We only have about a million physicians in the United States — but they’re about to get reinforcements.
If you think about the CAT scan that an MD is using, if you think about almost any modern device that a doctor is using — it’s useless without the code in it. That code was likely written by someone without an MD, someone who was evaluated as competent and hired by a commercial vendor of mission-critical medical instruments. The instruments that represent the foundation of modern medicine are thus today typically programmed by people who know how to code (but lack MDs) and used by people who have MDs (but usually do not know how to code).
So a large percentage of medicine is already being effectively practiced by non-MDs.

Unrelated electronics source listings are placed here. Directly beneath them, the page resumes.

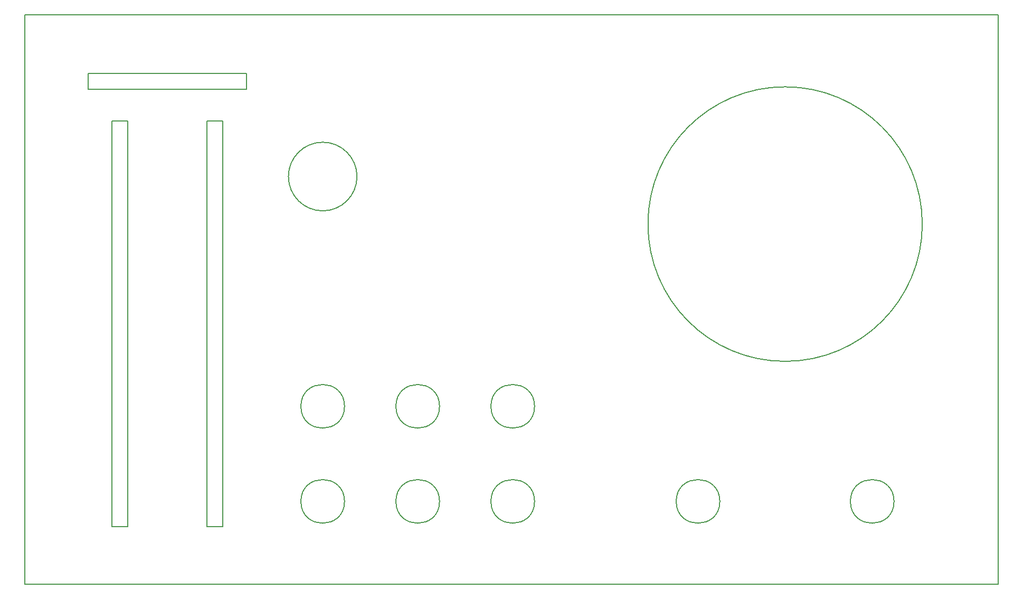
<source format=gbr>
G04 #@! TF.GenerationSoftware,KiCad,Pcbnew,5.0.0-fee4fd1~66~ubuntu18.04.1*
G04 #@! TF.CreationDate,2018-09-21T23:05:29+02:00*
G04 #@! TF.ProjectId,Top,546F702E6B696361645F706362000000,rev?*
G04 #@! TF.SameCoordinates,Original*
G04 #@! TF.FileFunction,Profile,NP*
%FSLAX46Y46*%
G04 Gerber Fmt 4.6, Leading zero omitted, Abs format (unit mm)*
G04 Created by KiCad (PCBNEW 5.0.0-fee4fd1~66~ubuntu18.04.1) date Fri Sep 21 23:05:29 2018*
%MOMM*%
%LPD*%
G01*
G04 APERTURE LIST*
%ADD10C,0.200000*%
G04 APERTURE END LIST*
D10*
X228290000Y-142240000D02*
G75*
G03X228290000Y-142240000I-3500000J0D01*
G01*
X200350000Y-142240000D02*
G75*
G03X200350000Y-142240000I-3500000J0D01*
G01*
X102870000Y-81280000D02*
X102870000Y-146280000D01*
X105410000Y-146280000D02*
X105410000Y-81280000D01*
X118110000Y-81280000D02*
X118110000Y-146280000D01*
X120650000Y-81280000D02*
X120650000Y-146280000D01*
X99060000Y-73660000D02*
X124460000Y-73660000D01*
X99060000Y-76200000D02*
X99060000Y-73660000D01*
X124460000Y-76200000D02*
X99060000Y-76200000D01*
X124460000Y-73660000D02*
X124460000Y-76200000D01*
X142152000Y-90170000D02*
G75*
G03X142152000Y-90170000I-5500000J0D01*
G01*
X170632000Y-142240000D02*
G75*
G03X170632000Y-142240000I-3500000J0D01*
G01*
X170632000Y-127000000D02*
G75*
G03X170632000Y-127000000I-3500000J0D01*
G01*
X155392000Y-127000000D02*
G75*
G03X155392000Y-127000000I-3500000J0D01*
G01*
X155392000Y-142240000D02*
G75*
G03X155392000Y-142240000I-3500000J0D01*
G01*
X140152000Y-142240000D02*
G75*
G03X140152000Y-142240000I-3500000J0D01*
G01*
X140152000Y-127000000D02*
G75*
G03X140152000Y-127000000I-3500000J0D01*
G01*
X102870000Y-81280000D02*
X105410000Y-81280000D01*
X120650000Y-81280000D02*
X118110000Y-81280000D01*
X105410000Y-146280000D02*
X102870000Y-146280000D01*
X118110000Y-146280000D02*
X120650000Y-146280000D01*
X232820000Y-97790000D02*
G75*
G03X232820000Y-97790000I-22000000J0D01*
G01*
X88900000Y-64300000D02*
X88900000Y-155500000D01*
X245000000Y-64262000D02*
X88900000Y-64262000D01*
X245000000Y-155500000D02*
X245000000Y-64300000D01*
X88900000Y-155500000D02*
X245000000Y-155500000D01*
M02*

</source>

Moreover, the interior workings of the instruments are black boxes; MDs interface with them through vendor-provided UIs and interpret the readouts by looking up data stored in their head. As these UIs get better and smarter, less interpretive skill is required by the MD. The MD is happier — the instrument gets the right answer with less work. It’s used more frequently. Through successively more sophisticated engineering the instrument thus begins to move from the hands of the specialist to the generalist to the nurse practitioner to the nurse… and then, perhaps, to the general population in the form of a phone accessory or an app.
That last step is starting to happen as various personal genomic, quantified self, and mobile diagnostic technologies become more accessible. These technologies produce data from the body, and that data is going to be stored in our phones. The interpretation of that data is going to be performed by software.
And so that large percentage of medicine that is effectively being practiced by non-MDs is going to expand.
One center of action is likely going to be the mobile programmable medical record — the container for all diagnostics and test results — something like what Apple’s HealthKit may evolve into. Essentially just a bunch of data containers for your heart rate history, your blood pressure history, your exercise history, and the like.
All this diagnostic history isn’t necessarily “big data”; it’s just never been tracked and cross-correlated before in one place. Once technologies like HealthKit get a little more traction, millions of software engineers without MDs can build new applications on top of that data store (perhaps collected by other applications) without injuring the phone owner.
Today you’d accept without hesitation that the kid in the garage without a degree could write an email front-end that analyzed your email, told you the best time of day to reply, or did something else interesting, unexpected, and useful with your email data. Tomorrow? To understand your personal diagnostic data, you might soon depend more upon an iPhone app developed in a garage than on your local MD.